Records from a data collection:
# # #

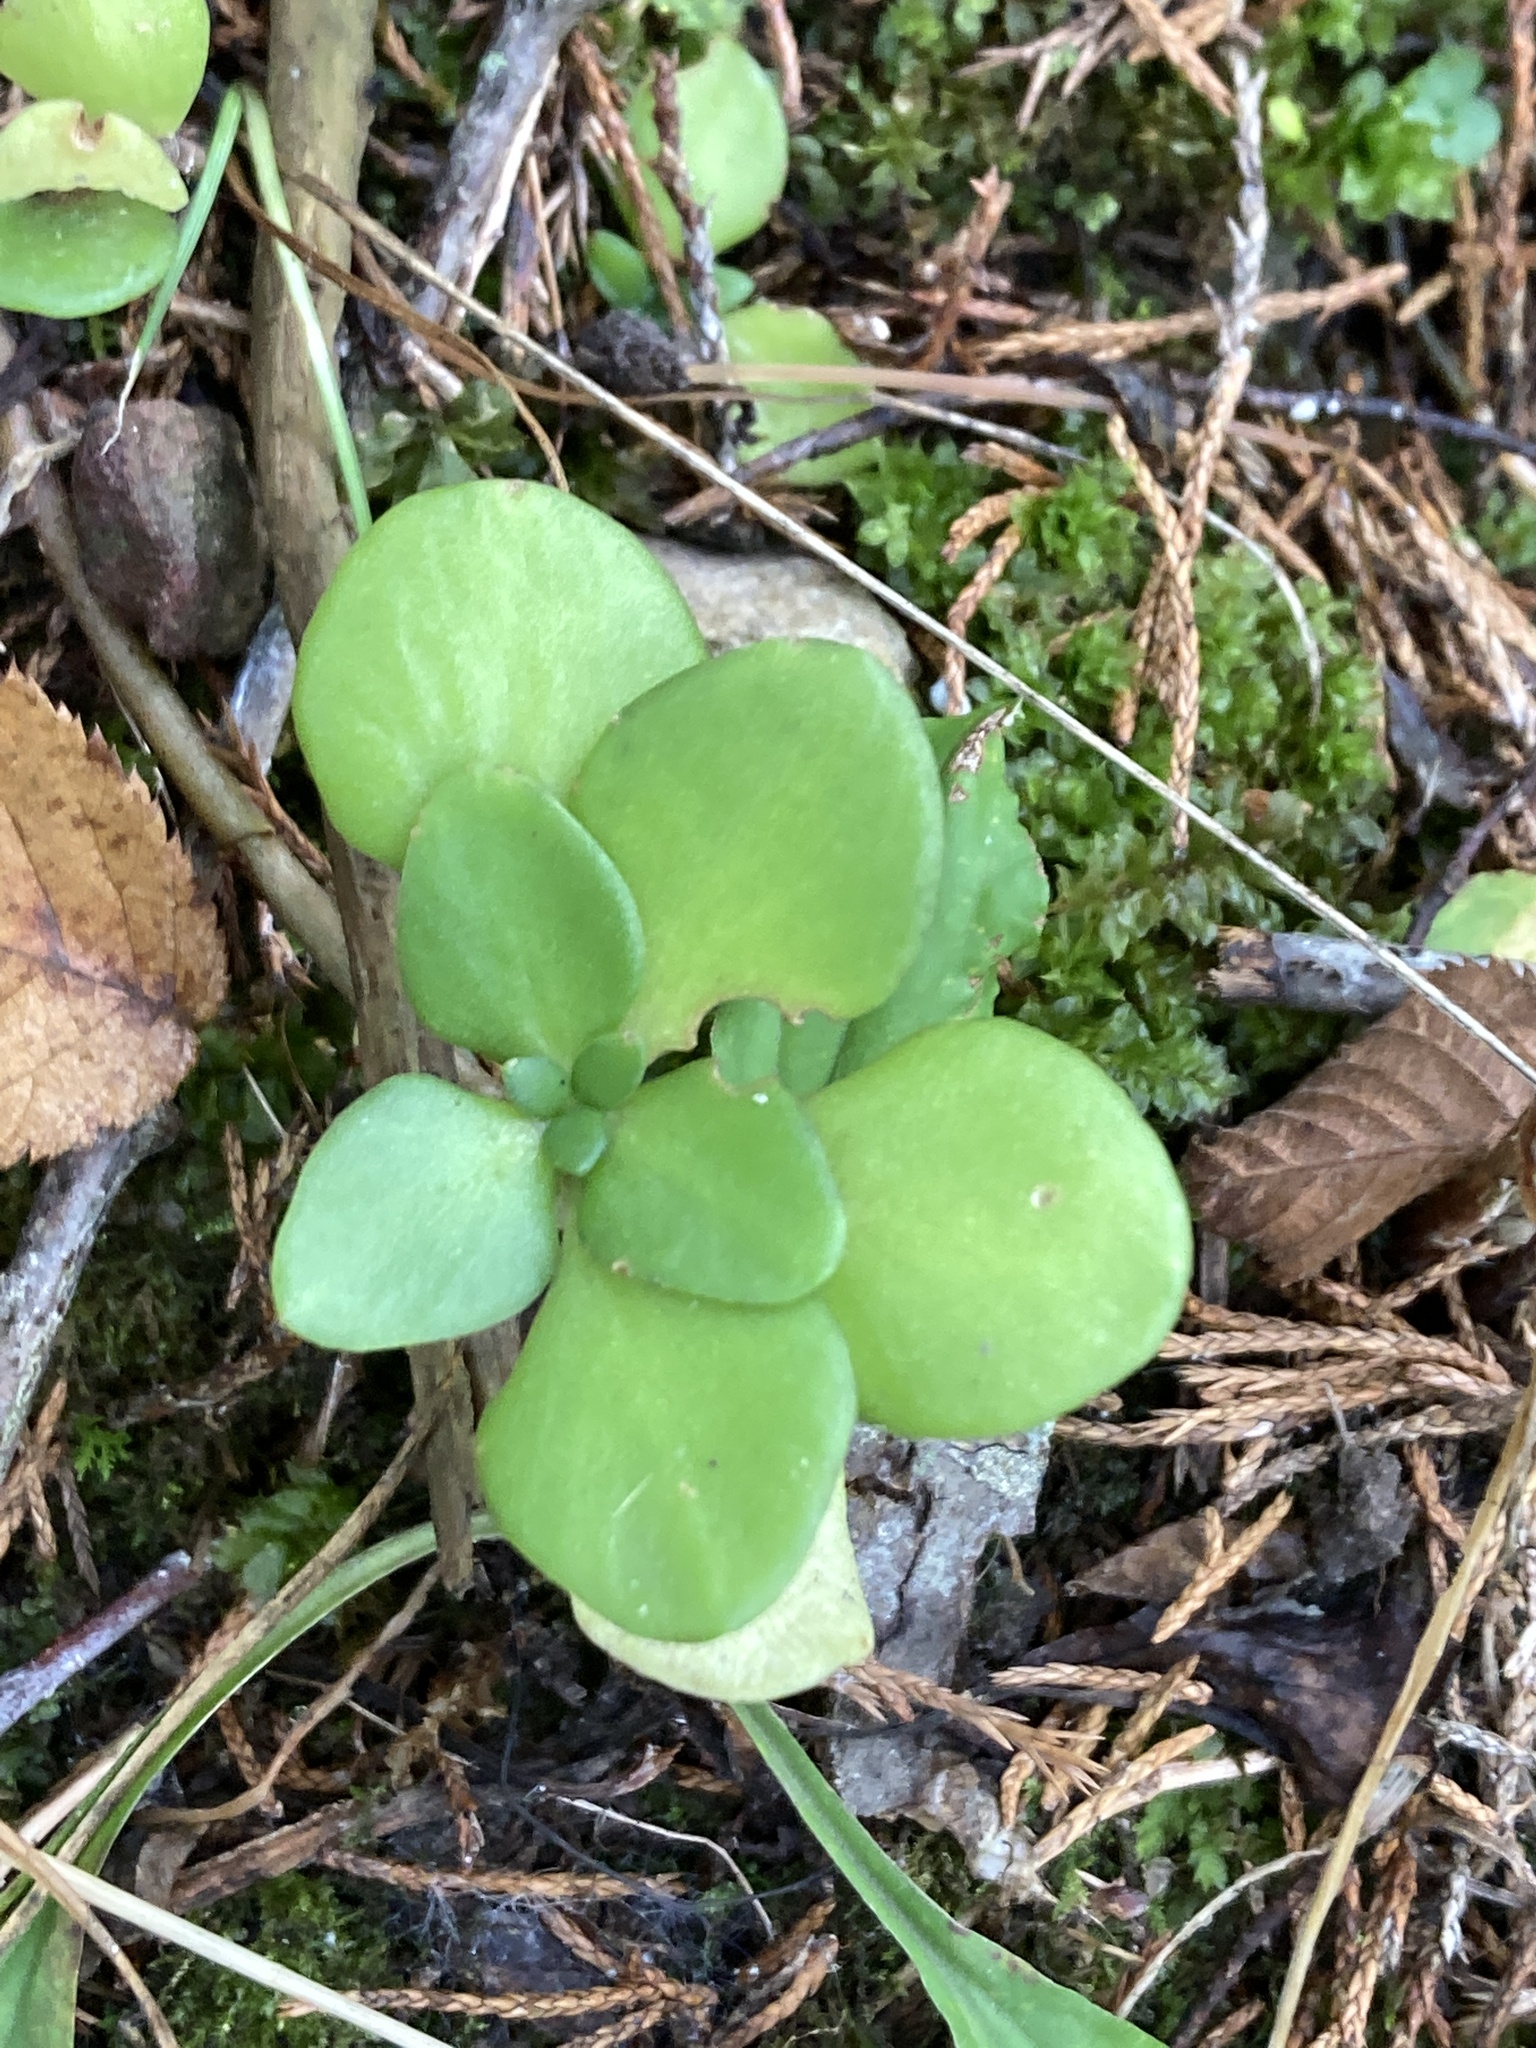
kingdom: Plantae
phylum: Tracheophyta
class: Magnoliopsida
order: Saxifragales
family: Crassulaceae
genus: Sedum
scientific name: Sedum ternatum
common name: Wild stonecrop
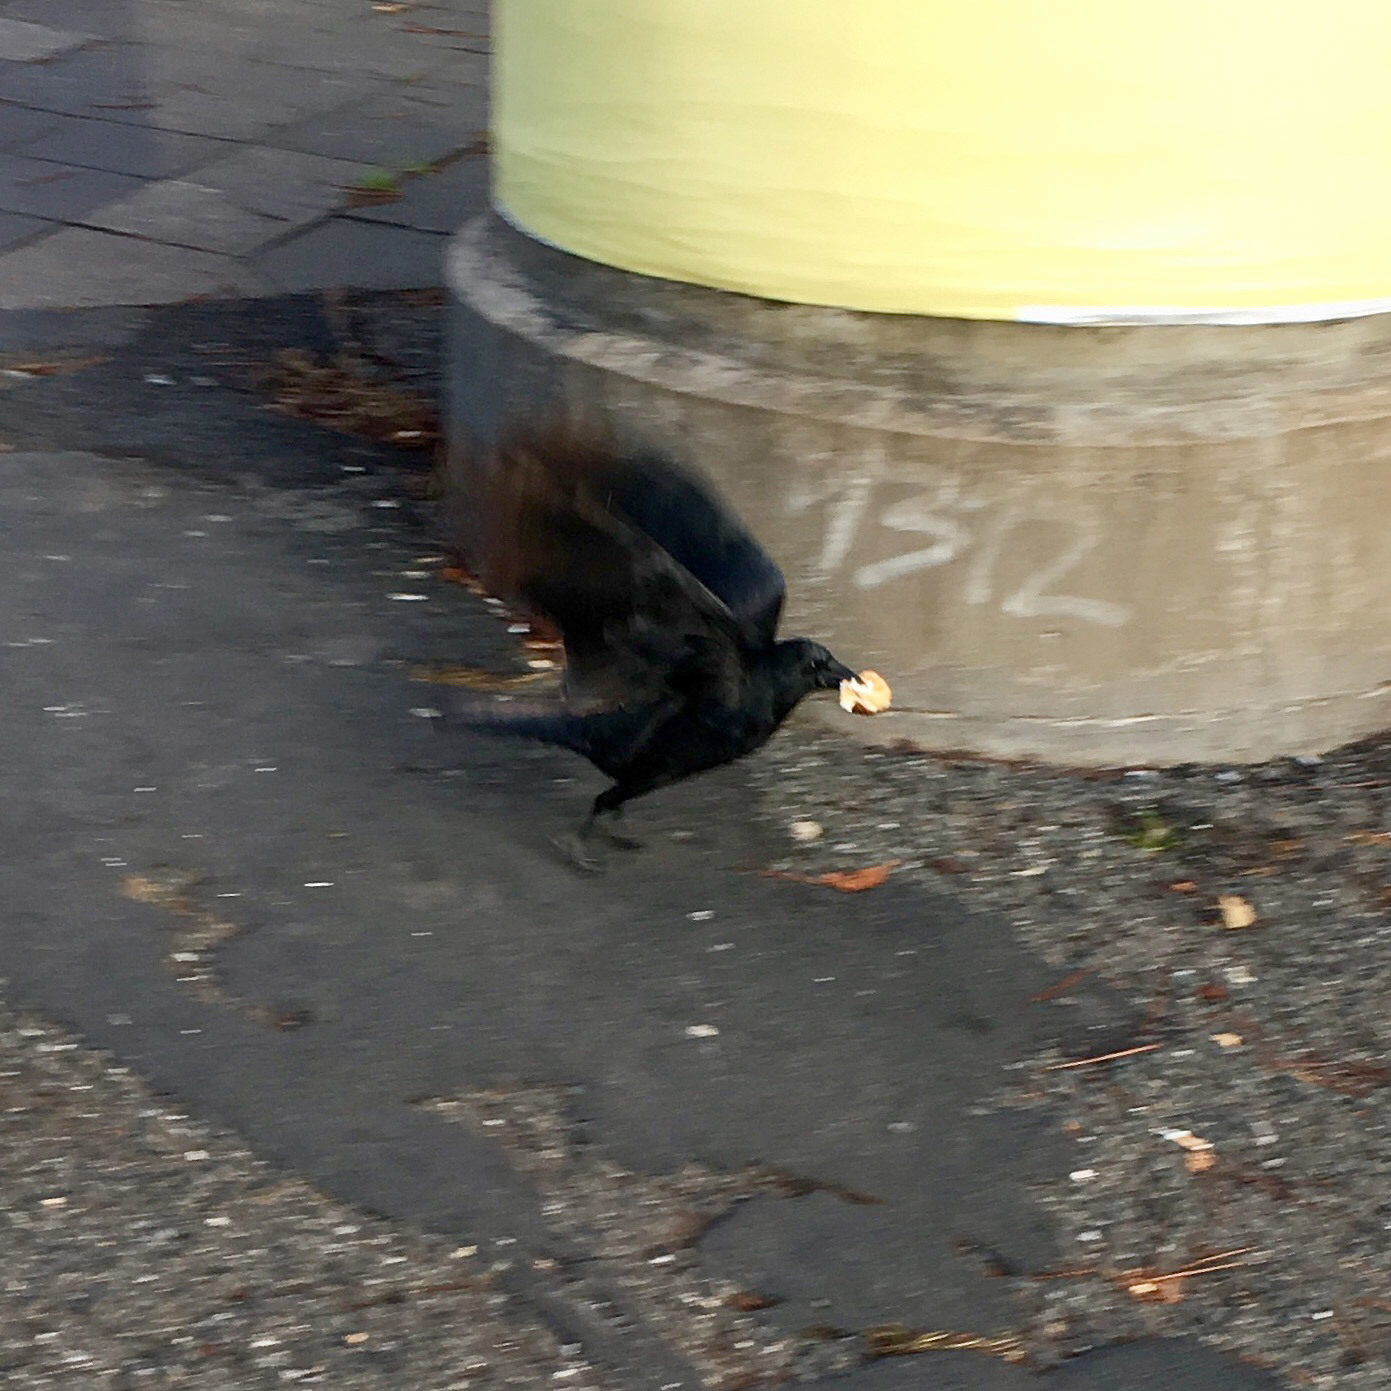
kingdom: Animalia
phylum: Chordata
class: Aves
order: Passeriformes
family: Corvidae
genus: Corvus
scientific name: Corvus corone
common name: Carrion crow
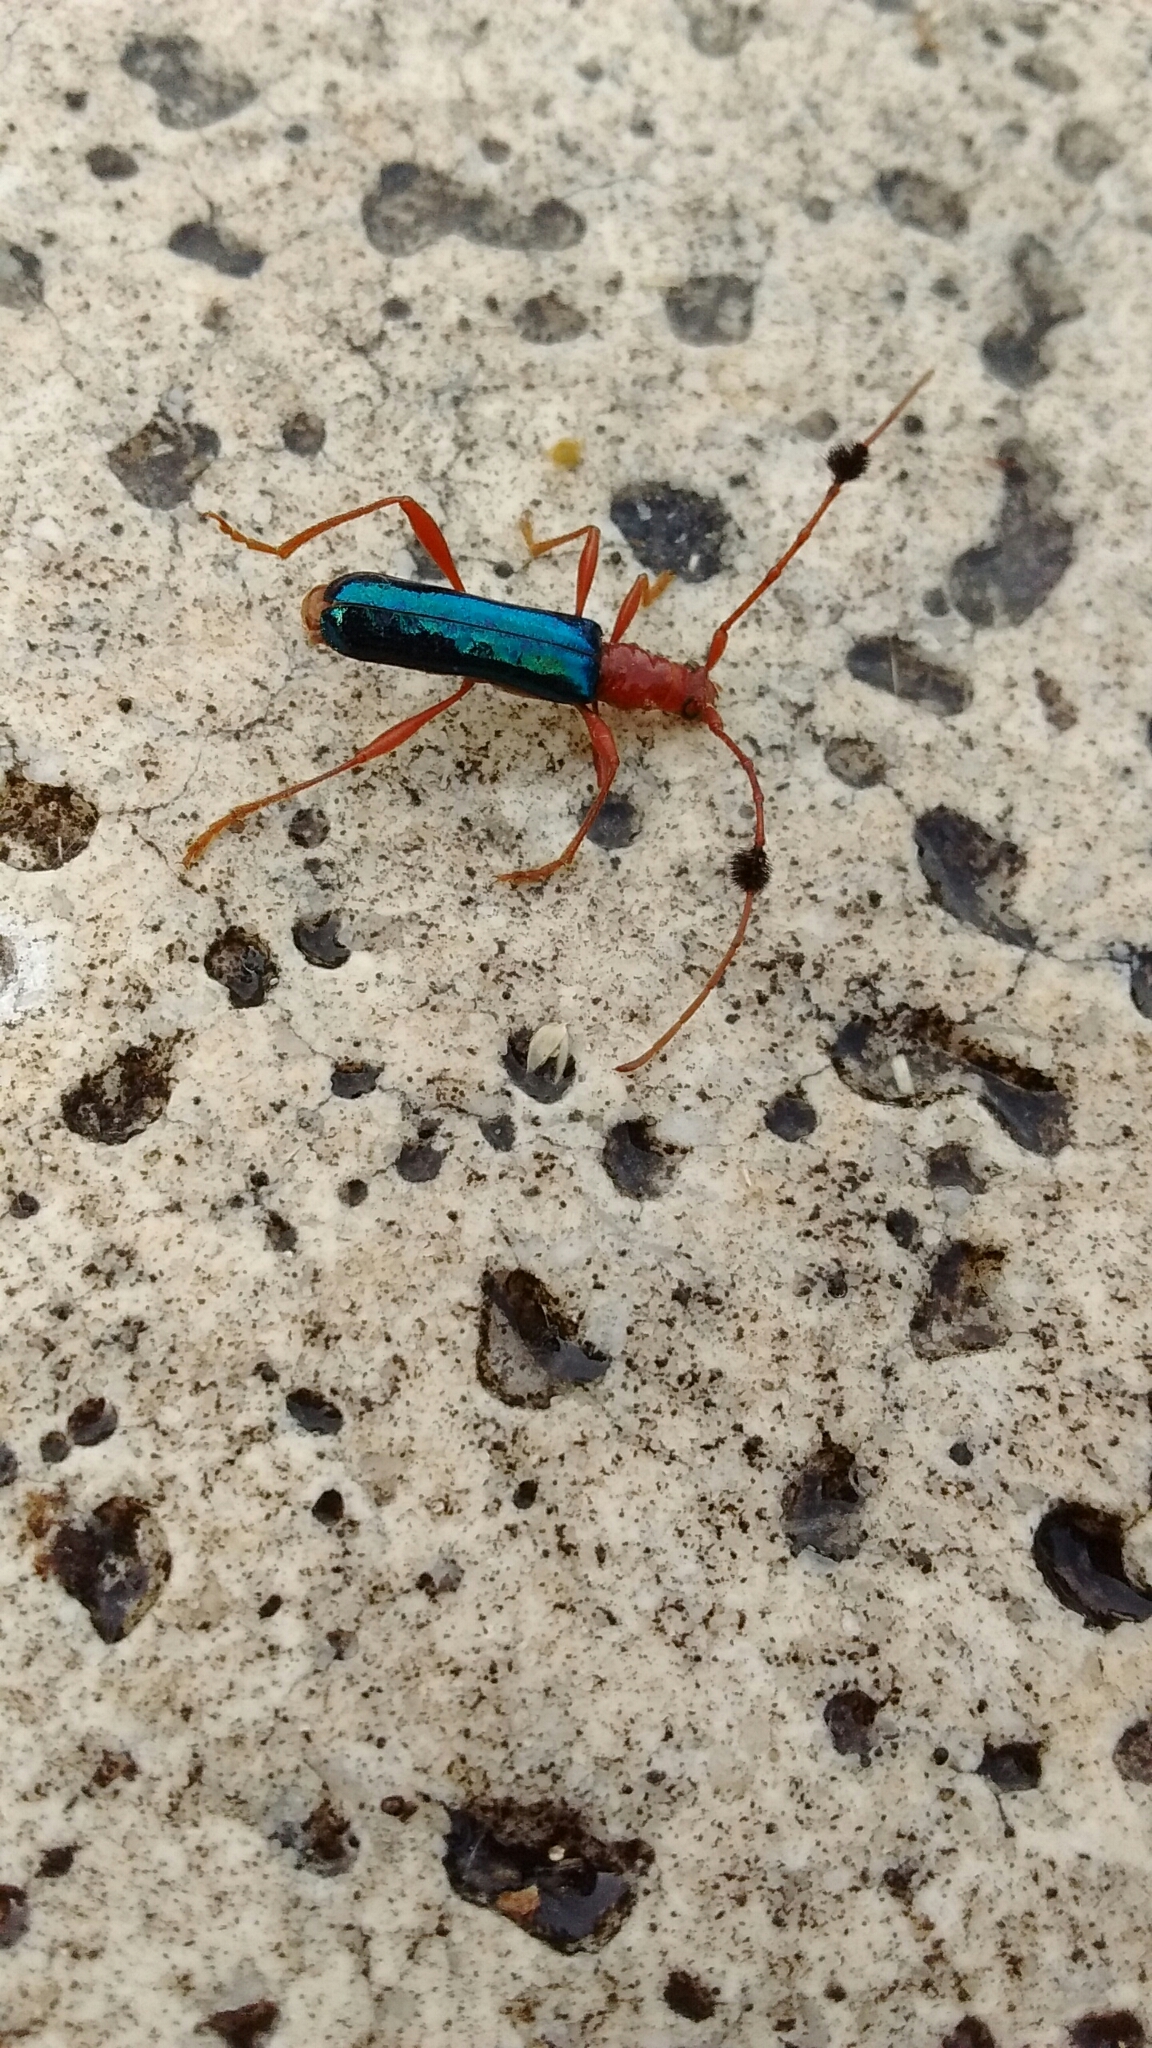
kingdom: Animalia
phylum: Arthropoda
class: Insecta
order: Coleoptera
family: Cerambycidae
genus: Compsocerus
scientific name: Compsocerus violaceus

# # #

Task to complete:
Return every line from the beginning of the rows down through the line containing "order: Passeriformes", with both ends included, and copy each line without any change. Leave the pictures out of your answer.

Answer to this task:
kingdom: Plantae
phylum: Tracheophyta
class: Magnoliopsida
order: Saxifragales
family: Crassulaceae
genus: Sedum
scientific name: Sedum ternatum
common name: Wild stonecrop
kingdom: Animalia
phylum: Chordata
class: Aves
order: Passeriformes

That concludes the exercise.